March 2025
Friends,
Tough times bring focus to essential work. In these turbulent days, I cope by returning to what drives me—(and/or some dark chocolate…)
- Post-secondary education and skills development make economic mobility a reality for lower-income Americans; however
- It is your parents’ income/assets and education level that determine the likelihood that you will complete post-secondary education, so I
- We’ve got to fix number #2, so #1 can happen
Education practitioners and users prioritize reducing the delta between out-of-pocket expenses plus lost income from time outside the workforce and the economic gains achieved through degree completion and career progression. Many innovators are helping to bridge this divide by developing affordable pathways, such as Campus and Craft Education; and universities are providing embedded workforce training for credit, like the University of West Florida Talent Catalyst Program.
We should celebrate progress but recognize that more work is needed to achieve large-scale change. One such area is access to responsible funding for ‘last gap’ expenses to avert dropout and enable completion in all modes of higher education, particularly for low-income and first-generation learners enrolled and achieving in 4-year degree or higher level certification programs. Even when delivered efficiently, longer and higher-level programs cost more, making them most likely to result in funding gaps. While employer tuition benefits are on the rise, the majority are for repayment, which doesn’t help the student who dropped out just short of completing.
- 14 million undergraduate students in the US utilize $140-160 billion annually in a combination of loans and credit cards to cover their education costs after grants, scholarships, and savings.

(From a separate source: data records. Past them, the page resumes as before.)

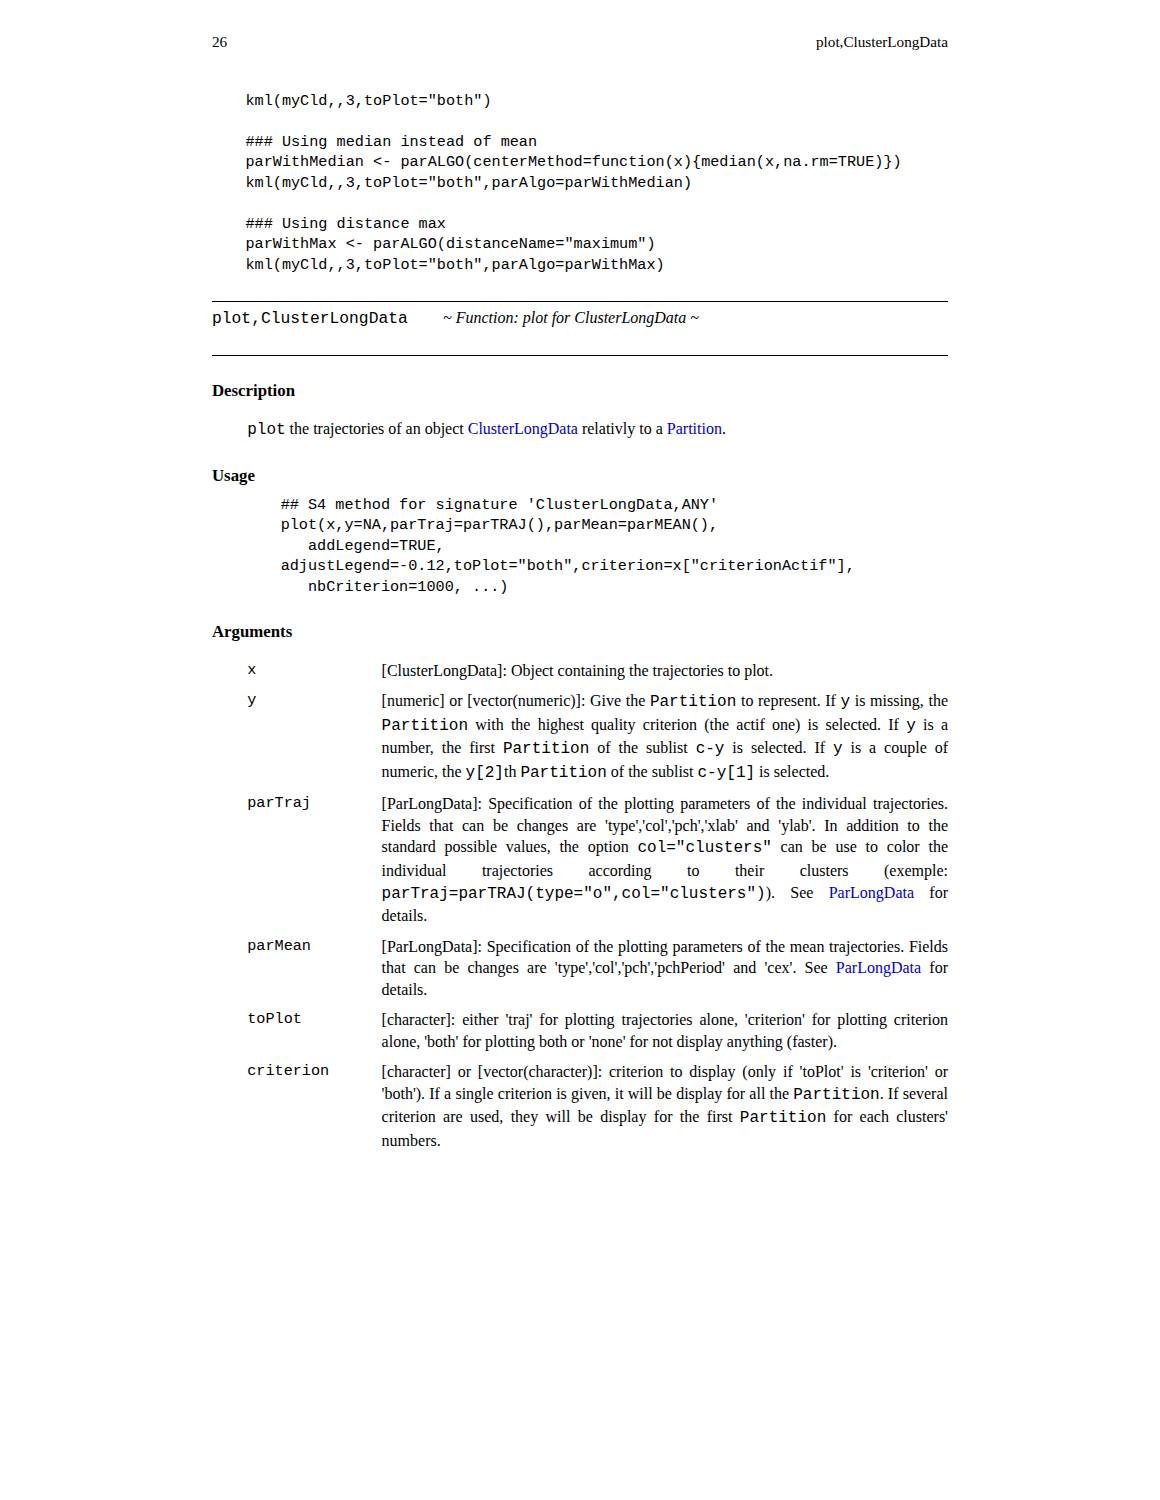26 plot,ClusterLongData
kml(myCld,,3,toPlot="both")

### Using median instead of mean
parWithMedian <- parALGO(centerMethod=function(x){median(x,na.rm=TRUE)})
kml(myCld,,3,toPlot="both",parAlgo=parWithMedian)

### Using distance max
parWithMax <- parALGO(distanceName="maximum")
kml(myCld,,3,toPlot="both",parAlgo=parWithMax)
plot,ClusterLongData ~ Function: plot for ClusterLongData ~
Description
plot the trajectories of an object ClusterLongData relativly to a Partition.
Usage
## S4 method for signature 'ClusterLongData,ANY'
plot(x,y=NA,parTraj=parTRAJ(),parMean=parMEAN(),
   addLegend=TRUE, adjustLegend=-0.12,toPlot="both",criterion=x["criterionActif"],
   nbCriterion=1000, ...)
Arguments
x
[ClusterLongData]: Object containing the trajectories to plot.
y
[numeric] or [vector(numeric)]: Give the Partition to represent. If y is missing, the Partition with the highest quality criterion (the actif one) is selected. If y is a number, the first Partition of the sublist c-y is selected. If y is a couple of numeric, the y[2]th Partition of the sublist c-y[1] is selected.
parTraj
[ParLongData]: Specification of the plotting parameters of the individual trajectories. Fields that can be changes are 'type','col','pch','xlab' and 'ylab'. In addition to the standard possible values, the option col="clusters" can be use to color the individual trajectories according to their clusters (exemple: parTraj=parTRAJ(type="o",col="clusters")). See ParLongData for details.
parMean
[ParLongData]: Specification of the plotting parameters of the mean trajectories. Fields that can be changes are 'type','col','pch','pchPeriod' and 'cex'. See ParLongData for details.
toPlot
[character]: either 'traj' for plotting trajectories alone, 'criterion' for plotting criterion alone, 'both' for plotting both or 'none' for not display anything (faster).
criterion
[character] or [vector(character)]: criterion to display (only if 'toPlot' is 'criterion' or 'both'). If a single criterion is given, it will be display for all the Partition. If several criterion are used, they will be display for the first Partition for each clusters' numbers.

- Also, each year, 3 million students who have completed multiple semesters drop out before graduating due to a lack of funding, often because they don’t have a co-signer for additional loans. These students are overwhelmingly low-income and first-generation students.
When lower-cost pathways and skills-based hiring take hold, we might optimistically project that 50% of those students will not need loans or credit cards. However, $70-80 billion in need would remain, likely by low-income students. We can not afford to ignore this uncomfortable truth, especially when education funding cuts are imminent.
Unfortunately, lending to undergraduate college students is often done poorly or harmfully, or, as is most often the case for those who need it most, it is not done at all. If advocates for opportunity don’t want to touch lending, the bad players and ill-suited ones will:, e.g. credit cards with 27% APR, private loans dispersed for low-quality for-profit programs, and more.
But with the right solutions, we can change this trajectory. Funding U offers students a last-gap loan without a co-signer requirement. We base our credit decisions on predictive behaviors that indicate they will graduate and earn enough to repay that loan while living, eating, and thriving as employed adults. Critically, we offer this loan at an affordable rate nationally because we only work with financial institutions and other partners mandated to support low-income students.
Thousands of students have persisted or completed a degree after receiving our responsibly structured loan, with more than half being the first in their families to do so. The responsible lending technology and expertise we built for these students is now also a critical piece of solutions like those offered by Apprenta, which serves employers working to attract and retain critical employees through zero-interest student loans funded by the employer
I’d love to hear about other impact-funded or workforce development financing efforts so I can learn from them. Thanks for sharing!